Saved entries

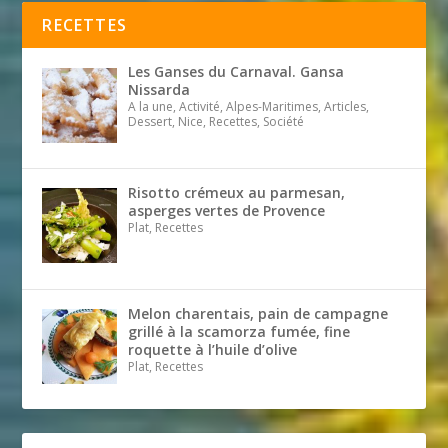
RECETTES
Les Ganses du Carnaval. Gansa
Nissarda
A la une, Activité, Alpes-Maritimes, Articles,
Dessert, Nice, Recettes, Société
Risotto crémeux au parmesan,
asperges vertes de Provence
Plat, Recettes
Melon charentais, pain de campagne
grillé à la scamorza fumée, fine
roquette à l’huile d’olive
Plat, Recettes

**Assigned task**
Please render the material as a JSON list of strings, with one string for each line of text and no blank lines. Leave the pictures out of the answer.

**Task result**
[
  "RECETTES",
  "Les Ganses du Carnaval. Gansa",
  "Nissarda",
  "A la une, Activité, Alpes-Maritimes, Articles,",
  "Dessert, Nice, Recettes, Société",
  "Risotto crémeux au parmesan,",
  "asperges vertes de Provence",
  "Plat, Recettes",
  "Melon charentais, pain de campagne",
  "grillé à la scamorza fumée, fine",
  "roquette à l’huile d’olive",
  "Plat, Recettes"
]